Marriott has said it has taken measures to investigate and address a data security incident involving the Starwood guest reservation database.
As many as 500 million guests might have been impacted by the incident, with credit card, address and other details potentially compromised.
The company revealed today that there was “unauthorised access to the database”, which contained guest information relating to reservations at Starwood properties on or before September 10th.
On September 8th, Marriott received an alert from an internal security tool regarding an attempt to access the Starwood guest reservation database in the United States.
The company then engaged security experts to help determine what occurred.
Marriott learned during the investigation that there had been unauthorised access to the Starwood network since 2014.
The company recently discovered that an unauthorised party had copied and encrypted information, and took steps towards removing it.
On November 19th, 2018, Marriott was able to decrypt the information and determined that the contents were from the Starwood guest reservation database.
“We deeply regret this incident happened,” said Arne Sorenson, Marriott president.
“We fell short of what our guests deserve and what we expect of ourselves.
“We are doing everything we can to support our guests, and using lessons learned to be better moving forward.”
The company has not finished identifying duplicate information in the database, but believes it contains information on up to approximately 500 million guests who made a reservation at a Starwood property.
For approximately 327 million of these guests, the information includes some combination of name, mailing address, phone number, email address, passport number, Starwood Preferred Guest account information, date of birth, gender, arrival and departure information, reservation date, and communication preferences.

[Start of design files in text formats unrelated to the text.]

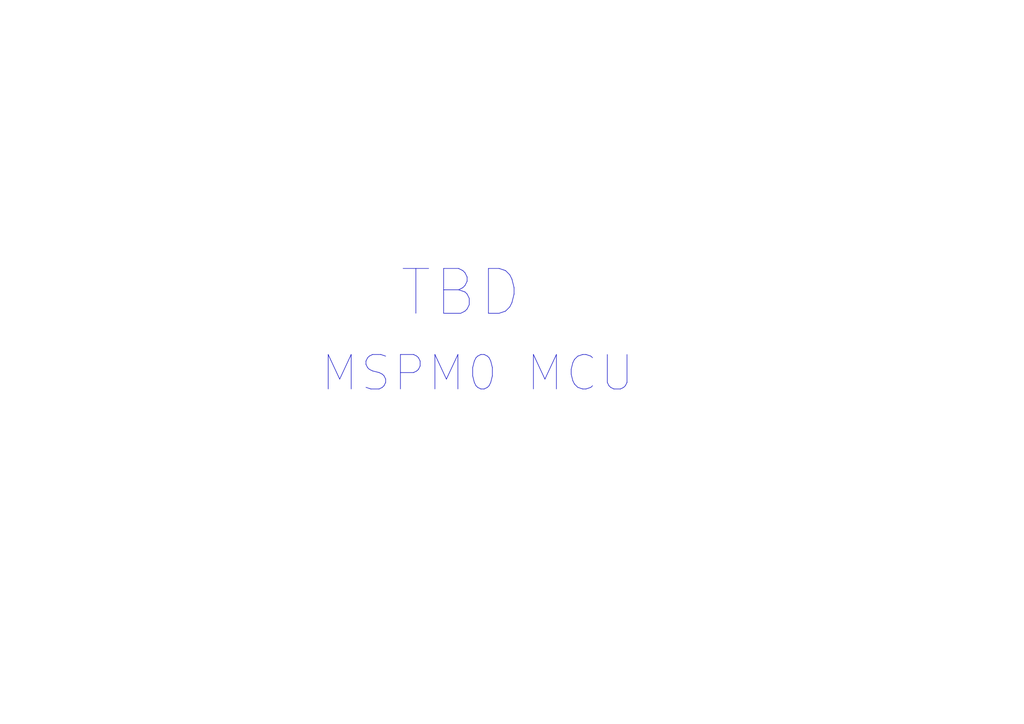
<source format=kicad_sch>
(kicad_sch (version 20230121) (generator eeschema)

  (uuid 2f583784-644e-4ceb-8169-0d66cc8bd194)

  (paper "A4")

  


  (text "TBD" (at 115.57 92.71 0)
    (effects (font (size 13 13)) (justify left bottom))
    (uuid 6e28ff14-6122-4f7e-83e2-502a32987d01)
  )
  (text "MSPM0 MCU" (at 92.71 114.3 0)
    (effects (font (size 10 10)) (justify left bottom))
    (uuid f55393d7-114b-461f-9487-0c36c01ec01c)
  )
)

</source>
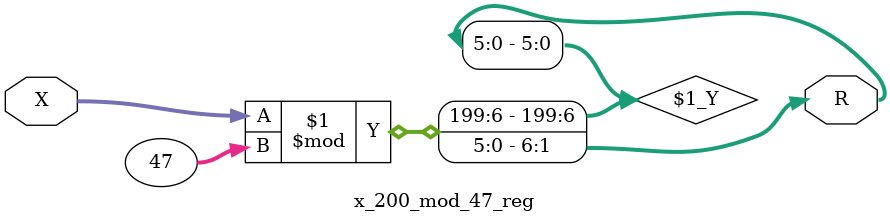
<source format=v>
module x_200_mod_47_reg(
    input [200:1] X,
    output [6:1] R
    );


assign R = X % 47;

endmodule

</source>
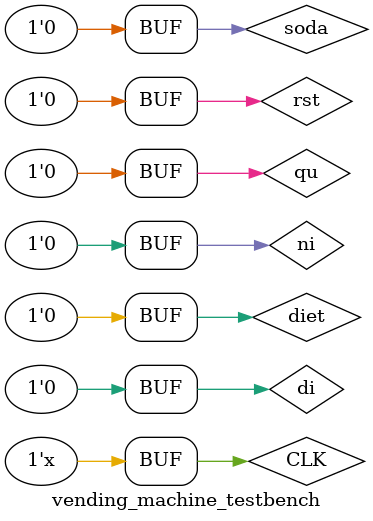
<source format=v>
`timescale 1ns / 1ps


module vending_machine_testbench;

	// Inputs
	reg ni;
	reg di;
	reg qu;
	reg soda;
	reg diet;
	reg CLK;
	reg rst;

	// Outputs
	wire change;
	wire giveSoda;
	wire giveDiet;
	
	// Instantiate the Unit Under Test (UUT)
	vending_machine uut (
		.ni(ni), 
		.di(di), 
		.qu(qu), 
		.soda(soda), 
		.diet(diet), 
		.change(change), 
		.CLK(CLK), 
		.rst(rst), 
		.giveSoda(giveSoda), 
		.giveDiet(giveDiet)
	);
	
// Clock generator.
	always begin
		CLK = ~CLK;
		#10;
	end

	initial begin
		// Initialize Inputs
		ni = 0;
		di = 0;
		qu = 0;
		soda = 0;
		diet = 0;
		CLK = 0;
		rst = 0;

		// Wait 100 ns for global reset to finish
		#103;
		rst = 1;
		#1000;
		rst = 0;
		#1000;
		qu = 1;
		#2500;
		qu = 0;
		#2500;
		di = 1;
		#2500;
		di = 0;
		#2500;
		di = 1;
		#2500;
		di = 0;
		#2500;
		/*di = 1;
		#1000;
		di = 0;*/
		
		soda = 1;
		#2500;
		soda = 0;
		/*#10300;
		qu = 1;
		#2000;
		qu = 0;
		#2000;
		ni = 1;
		#2000;
		ni = 0;
		#2000;
		di = 1;
		#2000;
		di = 0;
		#2000;
		qu = 1;
		#2000;
		qu = 0;
		diet = 1;
		#2000;
		diet = 0;
		#10300;
		ni = 1;
		#2000;
		ni = 0;
		#2000;
		ni = 1;
		#2000;
		ni = 0;
		#20;
		ni = 1;
		#20;
		ni = 0;
		#20;
		ni = 1;
		#20;
		ni = 0;
		#20;
		ni = 1;
		#20;
		ni = 0;
		#20;
		ni = 1;
		#20;
		ni = 0;
		#20;
		ni = 1;
		#20;
		ni = 0;
		#20;
		ni = 1;
		#20;
		ni = 0;
		#20;
		ni = 1;
		#20;
		ni = 0;
		diet = 1;
		#20;
		diet = 0;*/

	end
      
endmodule


</source>
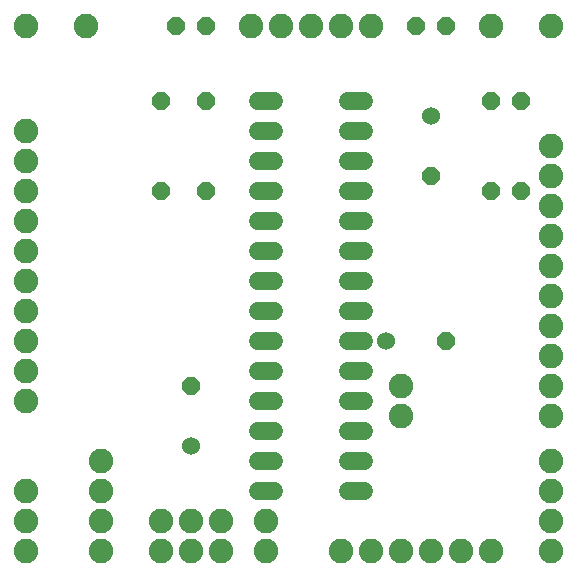
<source format=gbr>
G04 EAGLE Gerber RS-274X export*
G75*
%MOMM*%
%FSLAX34Y34*%
%LPD*%
%INSoldermask Bottom*%
%IPPOS*%
%AMOC8*
5,1,8,0,0,1.08239X$1,22.5*%
G01*
%ADD10C,1.524000*%
%ADD11P,1.649562X8X112.500000*%
%ADD12P,1.649562X8X22.500000*%
%ADD13P,1.649562X8X292.500000*%
%ADD14C,2.082800*%
%ADD15C,1.524000*%


D10*
X165100Y114300D03*
D11*
X165100Y165100D03*
D10*
X330200Y203200D03*
D12*
X381000Y203200D03*
D10*
X368300Y393700D03*
D13*
X368300Y342900D03*
D14*
X25400Y76200D03*
X228600Y25400D03*
X228600Y50800D03*
X25400Y50800D03*
X25400Y25400D03*
X342900Y165100D03*
X342900Y139700D03*
X469900Y266700D03*
X469900Y292100D03*
X469900Y317500D03*
X469900Y342900D03*
X469900Y368300D03*
X469900Y139700D03*
X469900Y165100D03*
X469900Y190500D03*
X469900Y215900D03*
X469900Y241300D03*
X25400Y152400D03*
X25400Y177800D03*
X25400Y203200D03*
X25400Y228600D03*
X25400Y254000D03*
X25400Y279400D03*
X25400Y304800D03*
X25400Y330200D03*
X25400Y355600D03*
X25400Y381000D03*
D12*
X355600Y469900D03*
X381000Y469900D03*
X152400Y469900D03*
X177800Y469900D03*
D11*
X444500Y330200D03*
X444500Y406400D03*
X139700Y330200D03*
X139700Y406400D03*
X419100Y330200D03*
X419100Y406400D03*
X177800Y330200D03*
X177800Y406400D03*
D14*
X88900Y25400D03*
X88900Y50800D03*
X88900Y76200D03*
X88900Y101600D03*
X419100Y469900D03*
X469900Y469900D03*
X139700Y50800D03*
X165100Y50800D03*
X190500Y50800D03*
X139700Y25400D03*
X165100Y25400D03*
X190500Y25400D03*
X215900Y469900D03*
X241300Y469900D03*
X266700Y469900D03*
X292100Y469900D03*
X317500Y469900D03*
X469900Y25400D03*
X469900Y50800D03*
X469900Y76200D03*
X469900Y101600D03*
X292100Y25400D03*
X317500Y25400D03*
X342900Y25400D03*
X368300Y25400D03*
X393700Y25400D03*
X419100Y25400D03*
X76200Y469900D03*
X25400Y469900D03*
D15*
X221996Y406400D02*
X235204Y406400D01*
X235204Y381000D02*
X221996Y381000D01*
X221996Y254000D02*
X235204Y254000D01*
X235204Y228600D02*
X221996Y228600D01*
X221996Y355600D02*
X235204Y355600D01*
X235204Y330200D02*
X221996Y330200D01*
X221996Y279400D02*
X235204Y279400D01*
X235204Y304800D02*
X221996Y304800D01*
X221996Y203200D02*
X235204Y203200D01*
X235204Y177800D02*
X221996Y177800D01*
X221996Y152400D02*
X235204Y152400D01*
X235204Y127000D02*
X221996Y127000D01*
X221996Y101600D02*
X235204Y101600D01*
X235204Y76200D02*
X221996Y76200D01*
X298196Y76200D02*
X311404Y76200D01*
X311404Y101600D02*
X298196Y101600D01*
X298196Y127000D02*
X311404Y127000D01*
X311404Y152400D02*
X298196Y152400D01*
X298196Y177800D02*
X311404Y177800D01*
X311404Y203200D02*
X298196Y203200D01*
X298196Y228600D02*
X311404Y228600D01*
X311404Y254000D02*
X298196Y254000D01*
X298196Y279400D02*
X311404Y279400D01*
X311404Y304800D02*
X298196Y304800D01*
X298196Y330200D02*
X311404Y330200D01*
X311404Y355600D02*
X298196Y355600D01*
X298196Y381000D02*
X311404Y381000D01*
X311404Y406400D02*
X298196Y406400D01*
M02*

</source>
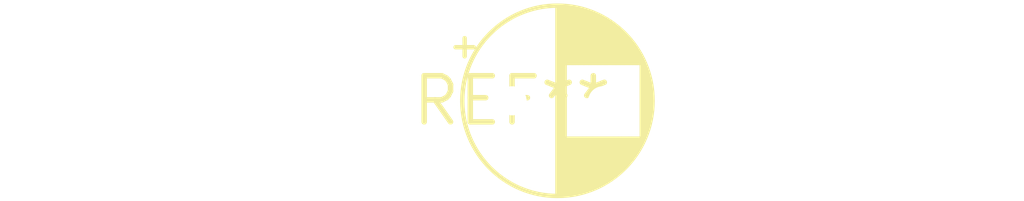
<source format=kicad_pcb>
(kicad_pcb (version 20240108) (generator pcbnew)

  (general
    (thickness 1.6)
  )

  (paper "A4")
  (layers
    (0 "F.Cu" signal)
    (31 "B.Cu" signal)
    (32 "B.Adhes" user "B.Adhesive")
    (33 "F.Adhes" user "F.Adhesive")
    (34 "B.Paste" user)
    (35 "F.Paste" user)
    (36 "B.SilkS" user "B.Silkscreen")
    (37 "F.SilkS" user "F.Silkscreen")
    (38 "B.Mask" user)
    (39 "F.Mask" user)
    (40 "Dwgs.User" user "User.Drawings")
    (41 "Cmts.User" user "User.Comments")
    (42 "Eco1.User" user "User.Eco1")
    (43 "Eco2.User" user "User.Eco2")
    (44 "Edge.Cuts" user)
    (45 "Margin" user)
    (46 "B.CrtYd" user "B.Courtyard")
    (47 "F.CrtYd" user "F.Courtyard")
    (48 "B.Fab" user)
    (49 "F.Fab" user)
    (50 "User.1" user)
    (51 "User.2" user)
    (52 "User.3" user)
    (53 "User.4" user)
    (54 "User.5" user)
    (55 "User.6" user)
    (56 "User.7" user)
    (57 "User.8" user)
    (58 "User.9" user)
  )

  (setup
    (pad_to_mask_clearance 0)
    (pcbplotparams
      (layerselection 0x00010fc_ffffffff)
      (plot_on_all_layers_selection 0x0000000_00000000)
      (disableapertmacros false)
      (usegerberextensions false)
      (usegerberattributes false)
      (usegerberadvancedattributes false)
      (creategerberjobfile false)
      (dashed_line_dash_ratio 12.000000)
      (dashed_line_gap_ratio 3.000000)
      (svgprecision 4)
      (plotframeref false)
      (viasonmask false)
      (mode 1)
      (useauxorigin false)
      (hpglpennumber 1)
      (hpglpenspeed 20)
      (hpglpendiameter 15.000000)
      (dxfpolygonmode false)
      (dxfimperialunits false)
      (dxfusepcbnewfont false)
      (psnegative false)
      (psa4output false)
      (plotreference false)
      (plotvalue false)
      (plotinvisibletext false)
      (sketchpadsonfab false)
      (subtractmaskfromsilk false)
      (outputformat 1)
      (mirror false)
      (drillshape 1)
      (scaleselection 1)
      (outputdirectory "")
    )
  )

  (net 0 "")

  (footprint "CP_Radial_D5.0mm_P2.50mm" (layer "F.Cu") (at 0 0))

)

</source>
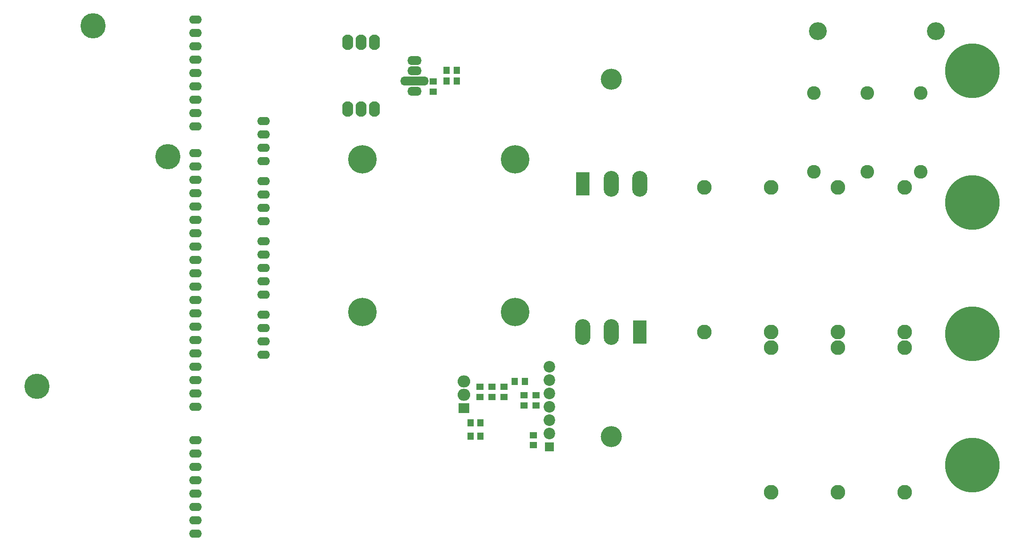
<source format=gbr>
G04 #@! TF.GenerationSoftware,KiCad,Pcbnew,(5.0.0-rc2-39-ga12b9db58)*
G04 #@! TF.CreationDate,2018-05-30T02:33:58-03:00*
G04 #@! TF.ProjectId,Mcc18,4D636331382E6B696361645F70636200,rev?*
G04 #@! TF.SameCoordinates,Original*
G04 #@! TF.FileFunction,Soldermask,Bot*
G04 #@! TF.FilePolarity,Negative*
%FSLAX46Y46*%
G04 Gerber Fmt 4.6, Leading zero omitted, Abs format (unit mm)*
G04 Created by KiCad (PCBNEW (5.0.0-rc2-39-ga12b9db58)) date Wed May 30 02:33:58 2018*
%MOMM*%
%LPD*%
G01*
G04 APERTURE LIST*
%ADD10O,2.100000X2.940000*%
%ADD11O,2.700000X1.700000*%
%ADD12O,5.400000X1.700000*%
%ADD13O,2.400000X1.600000*%
%ADD14O,4.000000X4.000000*%
%ADD15R,2.500000X4.500000*%
%ADD16O,2.900000X4.900000*%
%ADD17C,2.200000*%
%ADD18R,1.800000X1.800000*%
%ADD19C,5.400000*%
%ADD20C,4.800000*%
%ADD21R,1.400000X1.295000*%
%ADD22O,2.400000X2.305000*%
%ADD23R,2.000000X1.905000*%
%ADD24C,2.600000*%
%ADD25R,1.295000X1.400000*%
%ADD26C,2.800000*%
%ADD27C,10.400000*%
%ADD28C,3.400000*%
G04 APERTURE END LIST*
D10*
G04 #@! TO.C,U1*
X123952000Y-49530000D03*
X121412000Y-49530000D03*
X126492000Y-49530000D03*
D11*
X134112000Y-58826400D03*
D12*
X134112000Y-56896000D03*
D11*
X134112000Y-54965600D03*
X134112000Y-53035200D03*
D10*
X126492000Y-62230000D03*
X121412000Y-62230000D03*
X123952000Y-62230000D03*
G04 #@! TD*
D13*
G04 #@! TO.C,U4*
X105410000Y-64516000D03*
X105410000Y-108966000D03*
X105410000Y-106426000D03*
X105410000Y-103886000D03*
X105410000Y-101346000D03*
X105410000Y-97536000D03*
X105410000Y-94996000D03*
X105410000Y-92456000D03*
X105410000Y-89916000D03*
X105410000Y-87376000D03*
X105410000Y-83566000D03*
X105410000Y-81026000D03*
X105410000Y-78486000D03*
X105410000Y-75946000D03*
X105410000Y-72136000D03*
X105410000Y-69596000D03*
X105410000Y-67056000D03*
G04 #@! TD*
D14*
G04 #@! TO.C,Q1*
X171566000Y-124508000D03*
D15*
X177016000Y-104648000D03*
D16*
X171566000Y-104648000D03*
X166116000Y-104648000D03*
G04 #@! TD*
G04 #@! TO.C,D1*
X177016000Y-76454000D03*
X171566000Y-76454000D03*
D15*
X166116000Y-76454000D03*
D14*
X171566000Y-56594000D03*
G04 #@! TD*
D17*
G04 #@! TO.C,U2*
X159766000Y-123952000D03*
D18*
X159766000Y-126492000D03*
D17*
X159766000Y-111252000D03*
X159766000Y-121412000D03*
X159766000Y-118872000D03*
X159766000Y-113792000D03*
X159766000Y-116332000D03*
G04 #@! TD*
D19*
G04 #@! TO.C,L1*
X124206000Y-100838000D03*
X124206000Y-71755000D03*
X153289000Y-100838000D03*
X153289000Y-71755000D03*
G04 #@! TD*
D20*
G04 #@! TO.C,U5*
X62357000Y-114934000D03*
X73025000Y-46355000D03*
X87225274Y-71247000D03*
D13*
X92456000Y-45212000D03*
X92456000Y-47752000D03*
X92456000Y-50292000D03*
X92456000Y-52832000D03*
X92456000Y-55372000D03*
X92456000Y-57912000D03*
X92456000Y-60452000D03*
X92456000Y-62992000D03*
X92456000Y-65532000D03*
X92456000Y-70612000D03*
X92456000Y-73152000D03*
X92456000Y-75692000D03*
X92456000Y-78232000D03*
X92456000Y-80772000D03*
X92456000Y-83312000D03*
X92456000Y-85852000D03*
X92456000Y-88392000D03*
X92456000Y-90932000D03*
X92456000Y-93472000D03*
X92456000Y-96012000D03*
X92456000Y-98552000D03*
X92456000Y-101092000D03*
X92456000Y-103632000D03*
X92456000Y-106172000D03*
X92456000Y-108712000D03*
X92456000Y-111252000D03*
X92456000Y-113792000D03*
X92456000Y-116332000D03*
X92456000Y-118872000D03*
X92456000Y-125222000D03*
X92456000Y-127762000D03*
X92456000Y-130302000D03*
X92456000Y-132842000D03*
X92456000Y-135382000D03*
X92456000Y-137922000D03*
X92456000Y-140462000D03*
X92456000Y-143002000D03*
G04 #@! TD*
D21*
G04 #@! TO.C,C4*
X146558000Y-115062000D03*
X146558000Y-116997000D03*
G04 #@! TD*
D22*
G04 #@! TO.C,U3*
X143510000Y-114046000D03*
X143510000Y-116586000D03*
D23*
X143510000Y-119126000D03*
G04 #@! TD*
D24*
G04 #@! TO.C,Ci2*
X220218000Y-74182000D03*
X220218000Y-59182000D03*
G04 #@! TD*
G04 #@! TO.C,Ci1*
X230378000Y-74182000D03*
X230378000Y-59182000D03*
G04 #@! TD*
G04 #@! TO.C,Ci3*
X210058000Y-74182000D03*
X210058000Y-59182000D03*
G04 #@! TD*
D25*
G04 #@! TO.C,L3*
X155145500Y-114046000D03*
X153210500Y-114046000D03*
G04 #@! TD*
D21*
G04 #@! TO.C,C5*
X148844000Y-116997000D03*
X148844000Y-115062000D03*
G04 #@! TD*
D25*
G04 #@! TO.C,C2*
X144780000Y-124460000D03*
X146715000Y-124460000D03*
G04 #@! TD*
D21*
G04 #@! TO.C,C10*
X154940000Y-118618000D03*
X154940000Y-116683000D03*
G04 #@! TD*
G04 #@! TO.C,C8*
X151130000Y-115062000D03*
X151130000Y-116997000D03*
G04 #@! TD*
G04 #@! TO.C,C9*
X157226000Y-118618000D03*
X157226000Y-116683000D03*
G04 #@! TD*
G04 #@! TO.C,C1*
X137668000Y-58928000D03*
X137668000Y-56993000D03*
G04 #@! TD*
D25*
G04 #@! TO.C,C3*
X146715000Y-121920000D03*
X144780000Y-121920000D03*
G04 #@! TD*
D26*
G04 #@! TO.C,Co2*
X214630000Y-107628000D03*
X214630000Y-135128000D03*
G04 #@! TD*
G04 #@! TO.C,Cc1*
X227330000Y-104648000D03*
X227330000Y-77148000D03*
G04 #@! TD*
G04 #@! TO.C,Cc2*
X214630000Y-77148000D03*
X214630000Y-104648000D03*
G04 #@! TD*
G04 #@! TO.C,Cc3*
X201930000Y-104648000D03*
X201930000Y-77148000D03*
G04 #@! TD*
G04 #@! TO.C,Co1*
X227330000Y-107628000D03*
X227330000Y-135128000D03*
G04 #@! TD*
G04 #@! TO.C,Cc4*
X189230000Y-104648000D03*
X189230000Y-77148000D03*
G04 #@! TD*
G04 #@! TO.C,Co3*
X201930000Y-107628000D03*
X201930000Y-135128000D03*
G04 #@! TD*
D27*
G04 #@! TO.C,Screw4*
X240202000Y-129972000D03*
G04 #@! TD*
G04 #@! TO.C,Screw3*
X240202000Y-104972000D03*
G04 #@! TD*
G04 #@! TO.C,Screw2*
X240202000Y-79972000D03*
G04 #@! TD*
G04 #@! TO.C,Screw1*
X240202000Y-54972000D03*
G04 #@! TD*
D28*
G04 #@! TO.C,F1*
X233273600Y-47371000D03*
X210820000Y-47371000D03*
G04 #@! TD*
D21*
G04 #@! TO.C,R1*
X156718000Y-126189500D03*
X156718000Y-124254500D03*
G04 #@! TD*
D25*
G04 #@! TO.C,R105*
X142191500Y-54864000D03*
X140256500Y-54864000D03*
G04 #@! TD*
G04 #@! TO.C,R106*
X140256500Y-56896000D03*
X142191500Y-56896000D03*
G04 #@! TD*
M02*

</source>
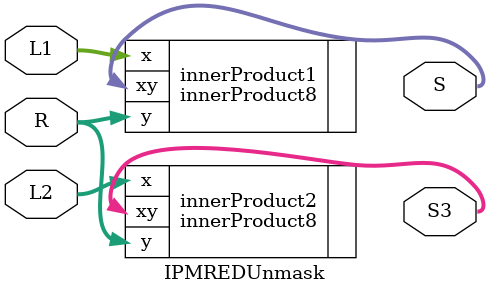
<source format=v>
/****************************************************************************
 * IPUnmask.v
 ****************************************************************************/

/**
 * Module: IPUnmask
 * 
 * TODO: Add module documentation
 */
module IPMREDUnmask #(parameter v = 4) (
	input [v*8 - 1 : 0] L1,
	input [v*8 - 1 : 0] L2,
	input [v*8 - 1: 0] R,
	output [7 : 0] S,
	output [7 : 0] S3
);

	innerProduct8 #(.v(v)) innerProduct1 (
        .x(L1),
        .y(R),
        .xy(S)
	);
	innerProduct8 #(.v(v)) innerProduct2 (
        .x(L2),
        .y(R),
        .xy(S3)
	);


endmodule



</source>
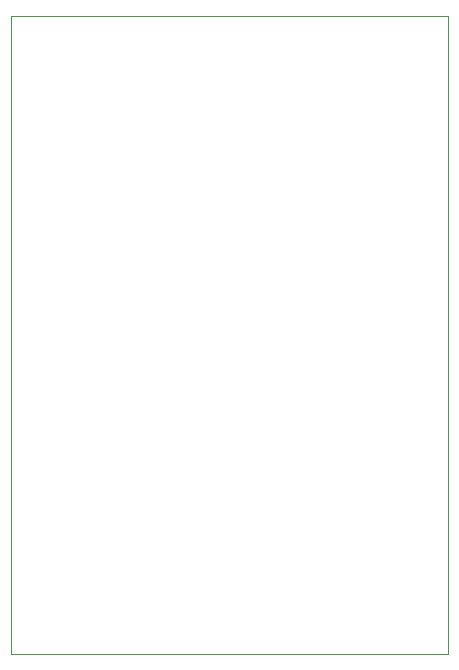
<source format=gbr>
G04 #@! TF.GenerationSoftware,KiCad,Pcbnew,(5.1.4)-1*
G04 #@! TF.CreationDate,2020-01-04T22:14:38+00:00*
G04 #@! TF.ProjectId,SPS-SN2-IOTester,5350532d-534e-4322-9d49-4f5465737465,1*
G04 #@! TF.SameCoordinates,Original*
G04 #@! TF.FileFunction,Profile,NP*
%FSLAX46Y46*%
G04 Gerber Fmt 4.6, Leading zero omitted, Abs format (unit mm)*
G04 Created by KiCad (PCBNEW (5.1.4)-1) date 2020-01-04 22:14:38*
%MOMM*%
%LPD*%
G04 APERTURE LIST*
%ADD10C,0.050000*%
G04 APERTURE END LIST*
D10*
X117750000Y-89250000D02*
X117750000Y-35250000D01*
X80750000Y-89250000D02*
X117750000Y-89250000D01*
X80750000Y-35250000D02*
X80750000Y-89250000D01*
X117750000Y-35250000D02*
X80750000Y-35250000D01*
M02*

</source>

For some, the information also includes payment card numbers and payment card expiration dates, but the payment card numbers were encrypted using Advanced Encryption Standard encryption.
There are two components needed to decrypt the payment card numbers, and at this point, Marriott has not been able to rule out the possibility that both were taken.
For the remaining guests, the information was limited to name and sometimes other data such as mailing address, email address, or other information.
Sorenson added: “Marriott is reaffirming our commitment to our guests around the world.
“We are working hard to ensure our guests have answers to questions about their personal information, with a dedicated website and call centre.
“We will also continue to support the efforts of law enforcement and to work with leading security experts to improve.
“Finally, we are devoting the resources necessary to phase out Starwood systems and accelerate the ongoing security enhancements to our network.”
Marriott reported this incident to law enforcement and continues to support their investigation.
The company has begun notifying regulatory authorities.